Senior Software Engineer--M365 IDEAS ML Platform
Microsoft
Senior Software Engineer--M365 IDEAS ML Platform
Suzhou, Jiangsu, China
Save
Overview
Microsoft 365 is at the core of Microsoft mission to enable people and organizations to achieve more. Intelligent Data Engineering and Analytics (IDEAs) services handle millions of users and exabytes of data. This is not just some large-scale web service: the implementation ranks among the world’s largest and state of the art distributed systems, spanning across data centers around the world.
Microsoft 365 IDEAs team’s goal is to help customers improve productivity, champion a data-informed culture, and enable the entire Microsoft 365 organization to make more informed decisions through data. We see this effort as a huge opportunity in providing information to both external and internal users that will improve efficiency, empowerment, and helps Microsoft win in the critical cloud business sector.
We are looking for an experienced Senior Software Engineer who will collaborate with Data Scientists, Program Managers, and Platform Engineers to design and implement high-quality end-to-end ML solutions, covering data ingestion, feature engineering, training, scoring, monitoring, and endpoint integration. The candidate should research innovative optimization methods, manage a high-quality feature store, and develop tools for streamlined model onboarding.
Microsoft’s mission is to empower every person and every organization on the planet to achieve more. As employees we come together with a growth mindset, innovate to empower others, and collaborate to realize our shared goals. Each day we build on our values of respect, integrity, and accountability to create a culture of inclusion where everyone can thrive at work and beyond.
Qualifications
Required Qualifications:
- Bachelor's Degree in Computer Science or related technical field AND 4+ years technical engineering experience with coding in languages including, but not limited to, C, C++, C#, Java, JavaScript, or Python
- OR equivalent experience.
- 2+ years experience implementing and optimizing a variety of ML algorithms in production (Regression, Deep Learning, Gradient Boosting, Dimensionality Reduction)

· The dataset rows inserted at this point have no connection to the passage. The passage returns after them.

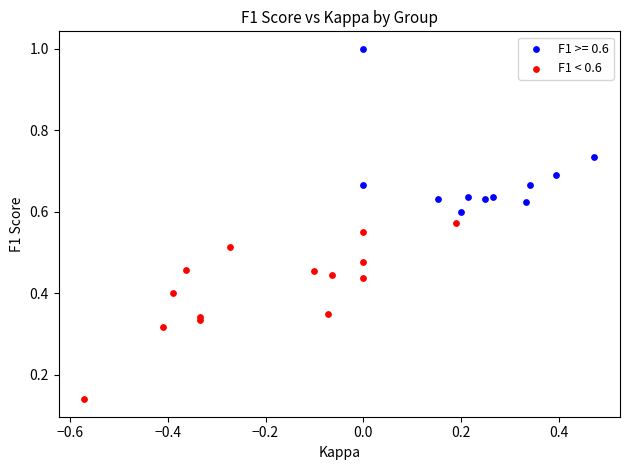

Which series reaches the maximum Y coordinate?

F1 >= 0.6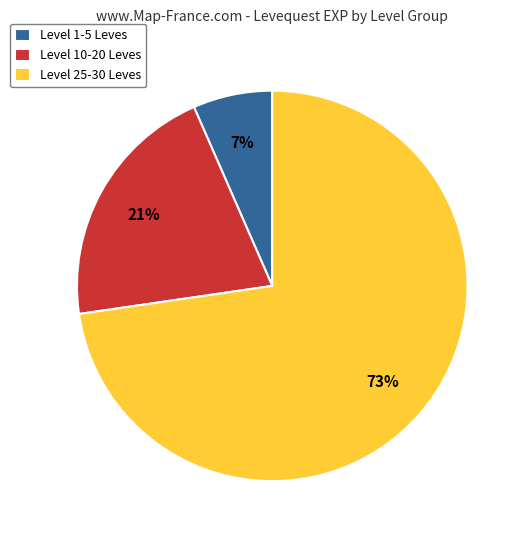

Rank the categories by value from lowest to highest.

Level 1-5 Leves, Level 10-20 Leves, Level 25-30 Leves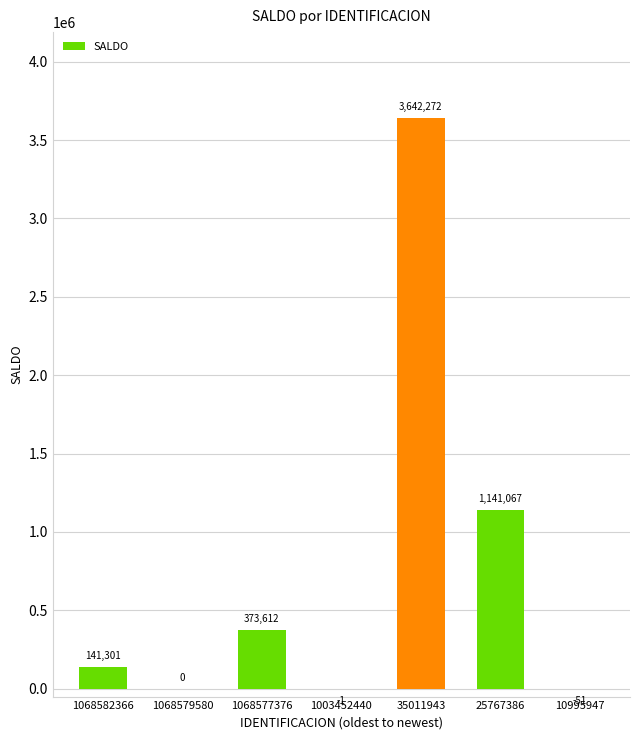

Reading left to right, extract all data points from this chart.

141301	0	373612	-1	3642272	1141067	-51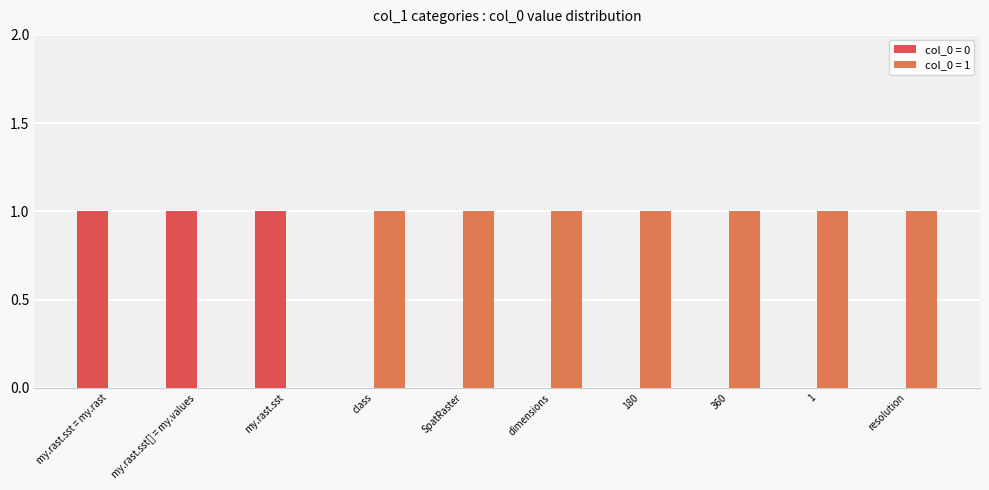

The col_0 = 1 series shows 0 at class. True or false?

False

- Solid Python programming skills and coding practices (CI/CD, package design, unit testing, etc)
- Solid experience with common machine learning frameworks: TensorFlow, PyTorch, Keras, Spark ML
- Proven track record of optimizing models on various types of compute (CPU/GPU, Spark, Kubernetes)
- Experience joining and processing terabyte data sources into curated feature datasets (batch and streaming methods)
- Experience with orchestration frameworks like Azure Data Factory, AirFlow or equivalent
- Experience implementing API interfaces for model serving (i.e. OpenAPI, FastAI)
Other Requirements:
Ability to meet Microsoft, customer and/or government security screening requirements are required for this role. These requirements include but are not limited to the following specialized security screenings:
- Microsoft Cloud Background Check: This position will be required to pass the Microsoft Cloud background check upon hire/transfer and every two years thereafter.
Preferred Qualifications:
- Knowledge of statistics and experiment design (i.e. A/B testing, causal inference).
- Experience with containerization: Docker, Kubernetes.
- Experience with Azure Machine Learning (or equivalent).
- Experience with ML Ops frameworks like MLFlow, KubeFlow or equivalent.
- Experience with compiled languages: C++, C#, or Java.
- Experience with Microsoft analytic systems: Cosmos, Kusto, Substrate AI, Synapse.
Responsibilities
- Work closely with Data Scientists, Program Managers, and Platform Engineers to design and implement high-quality end-to-end ML solutions in production (including data ingestion, feature engineering, training, scoring, monitoring, telemetry, and endpoint integration).
- Research innovative ways to optimize all aspects of managing models in production to reduce implementation times and ensure best possible model quality and performance (including algorithms, parameter tuning, compute environments, model management tools, feature selection).
- Onboard feature data from a wide variety of sources and manage a high-quality feature store to support production models and data scientist productivity.
- Build a deep understanding of Microsoft ML platforms and open-source frameworks to guide what capabilities we can adopt in our environment.
- Develop packages and tools to streamline the model onboarding and management.
- Monitor production model performance and health, identify where improvements need to be made, and handle production incidents when they occur.